EXERCISE TASK ▸ Repeat the passage about the Judy Collins album word for word, everything from "At 16 tracks" down to "and Cat Stevens.".

EXTRACTED TEXT ▸
^^^^
Amazing Grace is an album by Judy Collins, released in 1985 by the UK record label Telstar. It was her first album after ending her 24-year association with Elektra and was recorded and released in 1985 in the UK as a Christmas offering. It has only been available in the United States as an import, although seven of the tracks can be found on her 1987 US release from Gold Castle, Trust Your Heart.

At 16 tracks and nearly an hour in duration, this was Collins' longest album to date.  It is the first album the artist had released where she has recorded covers of songs that could be considered the "signature songs" of several other artists, including Simon and Garfunkel, Joni Mitchell, Bette Midler and Cat Stevens.
^^^^
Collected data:
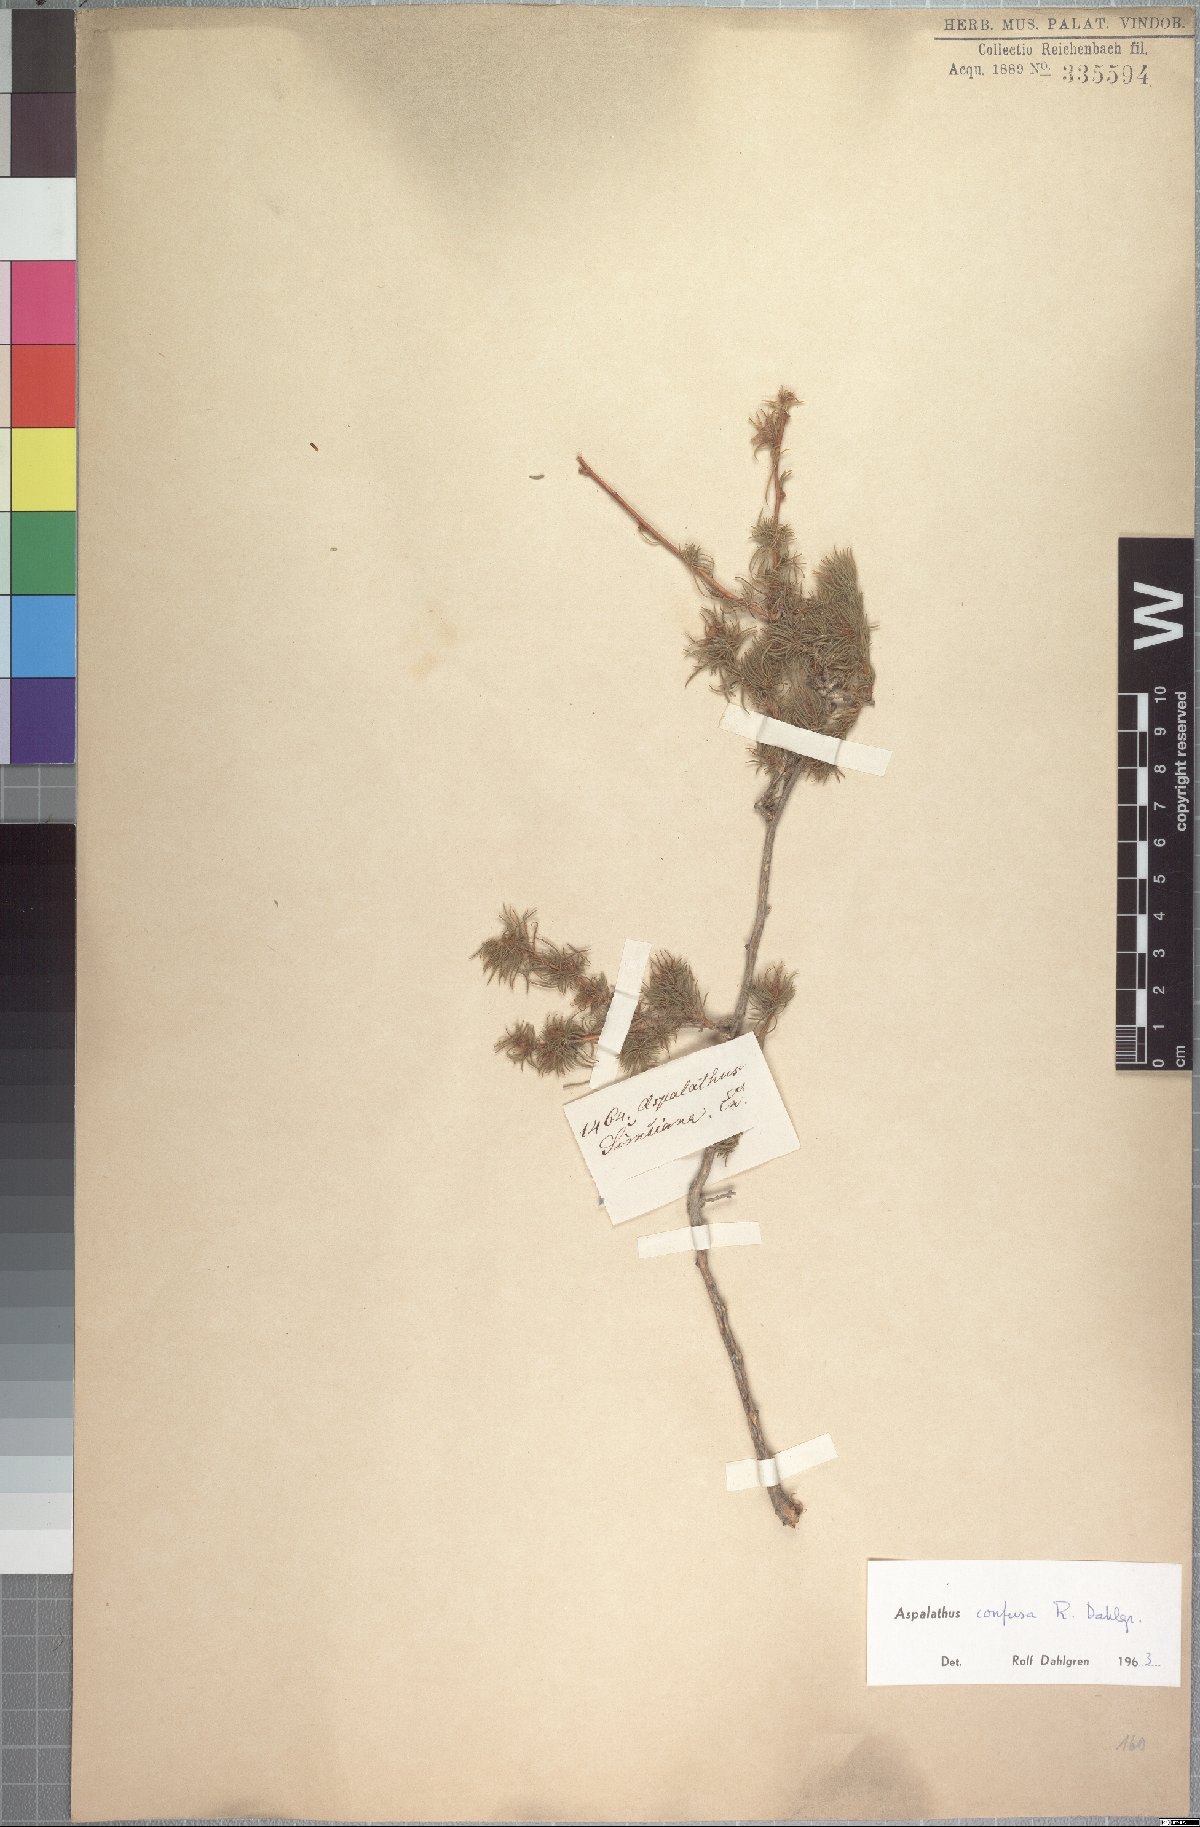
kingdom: Plantae
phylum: Tracheophyta
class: Magnoliopsida
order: Fabales
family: Fabaceae
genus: Aspalathus
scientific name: Aspalathus confusa
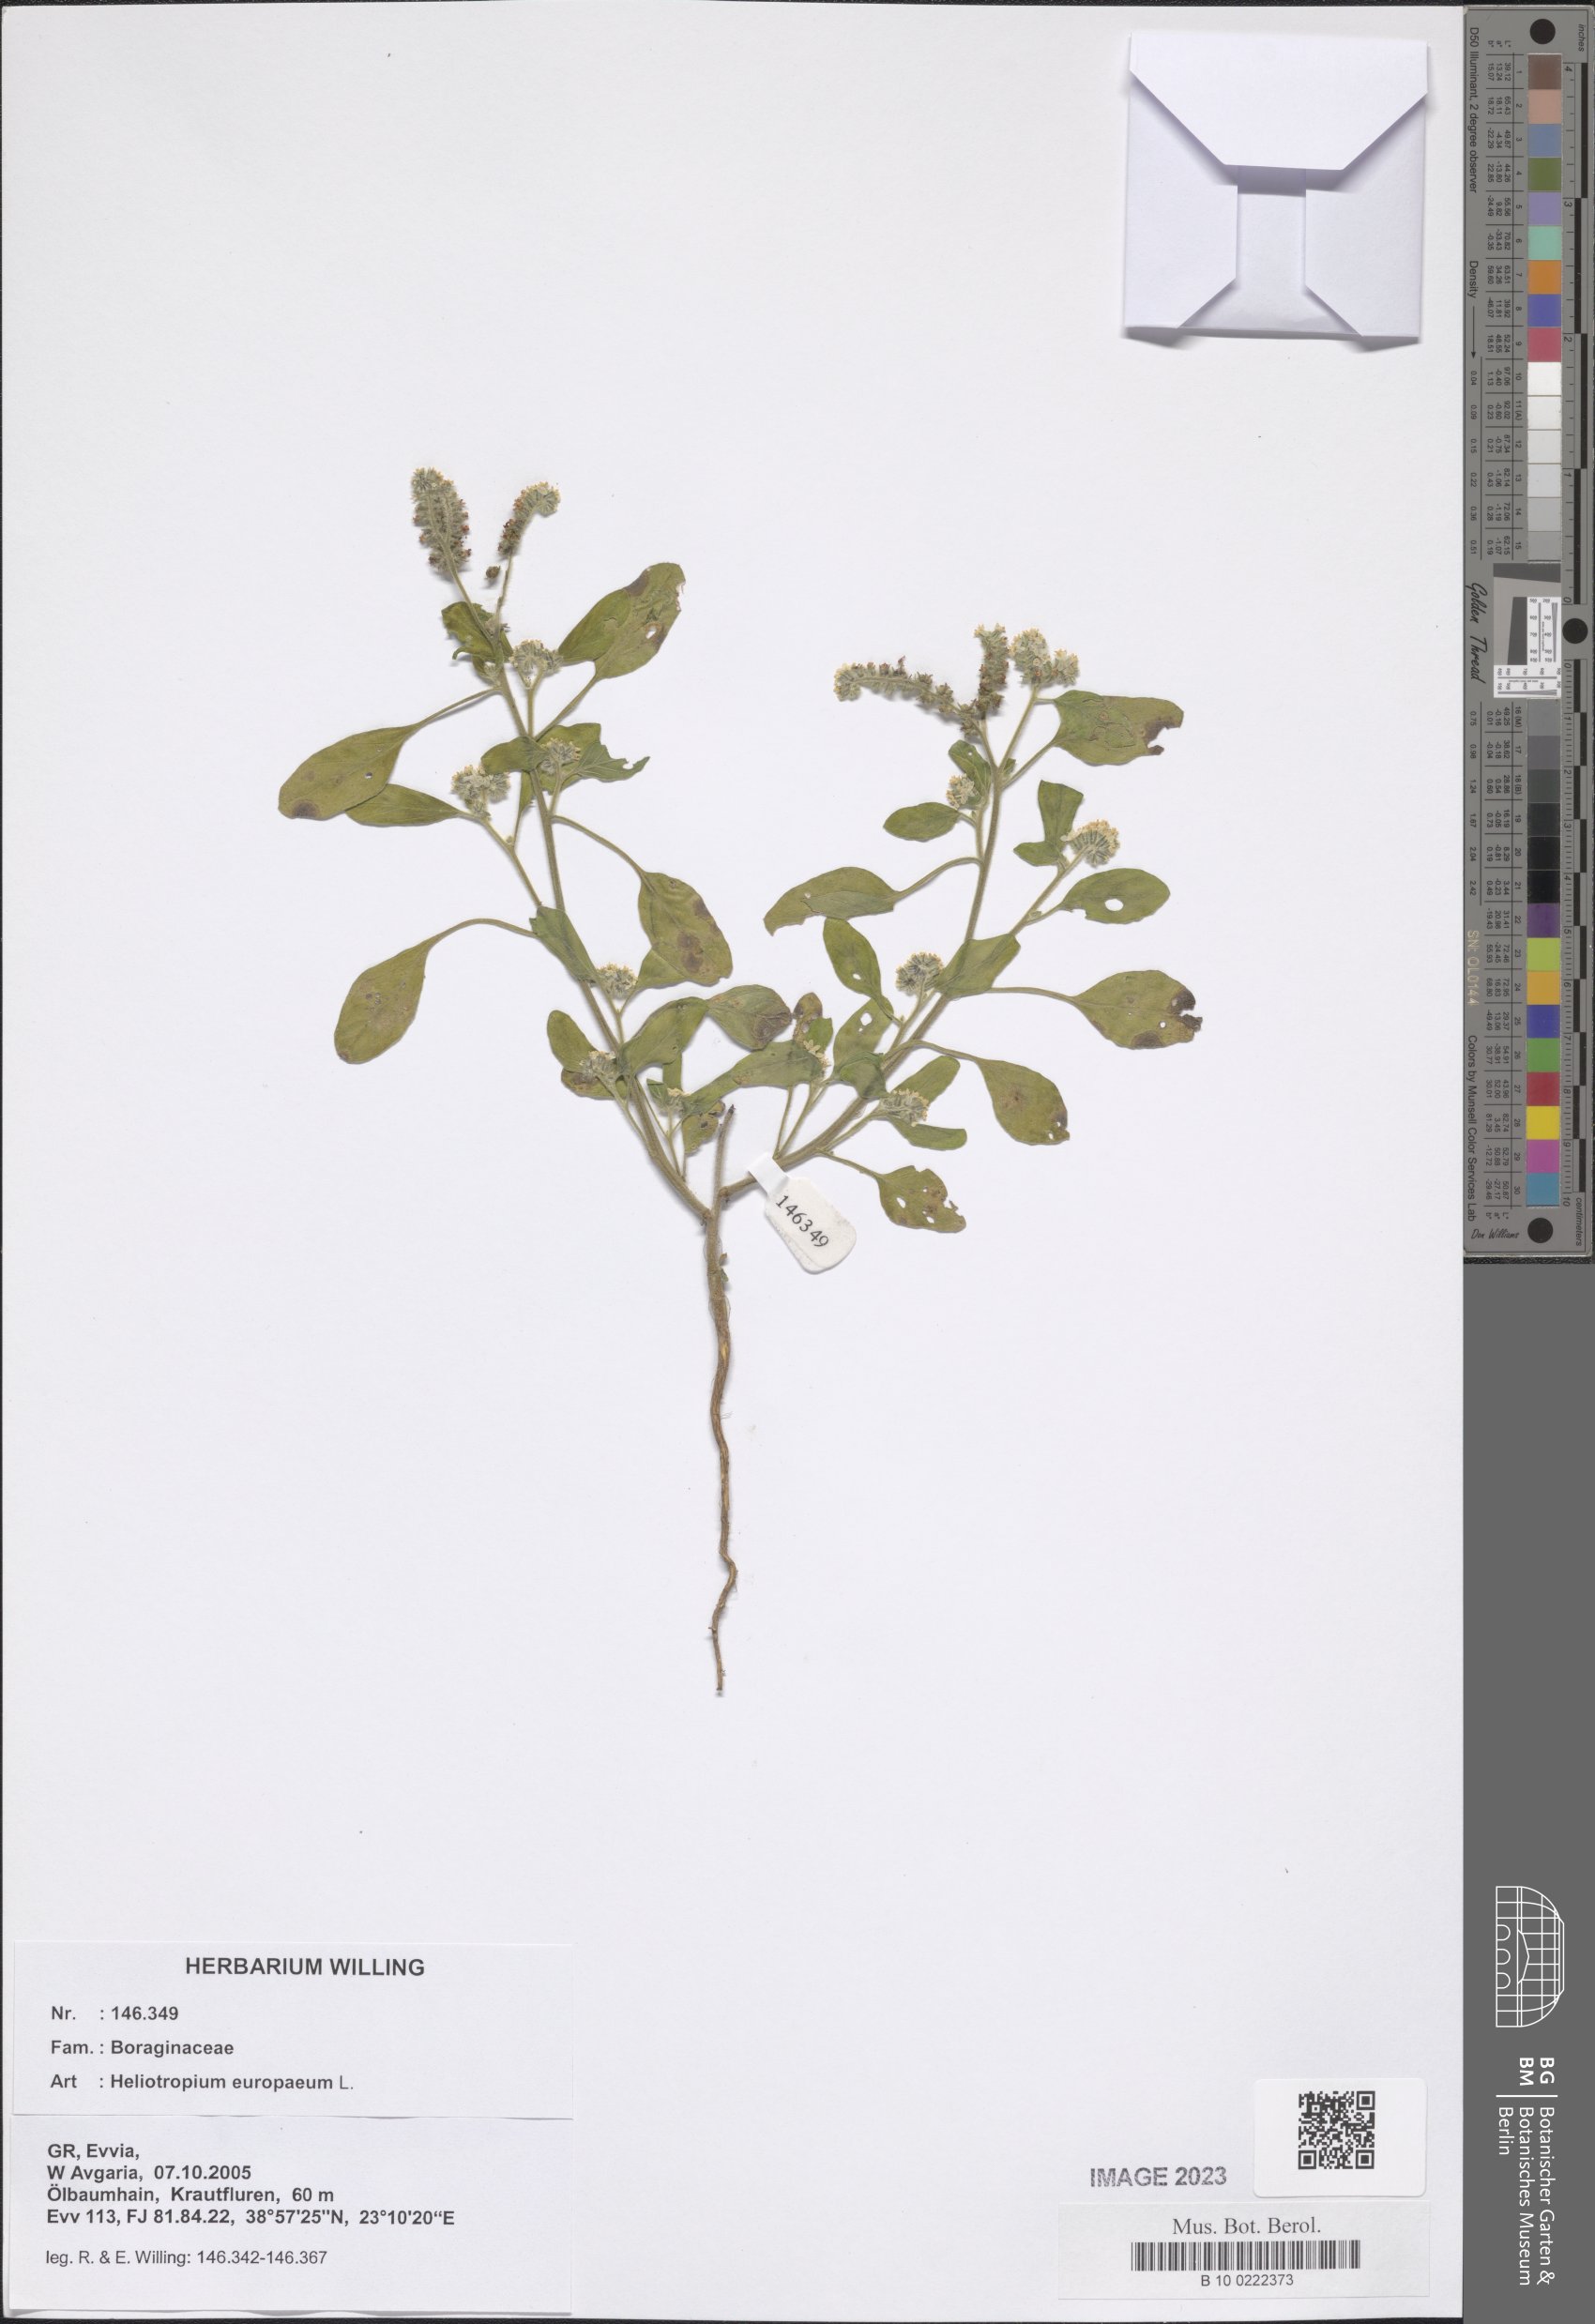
^^^^
RESULT OF THE TASK ▸
At 16 tracks and nearly an hour in duration, this was Collins' longest album to date.  It is the first album the artist had released where she has recorded covers of songs that could be considered the "signature songs" of several other artists, including Simon and Garfunkel, Joni Mitchell, Bette Midler and Cat Stevens.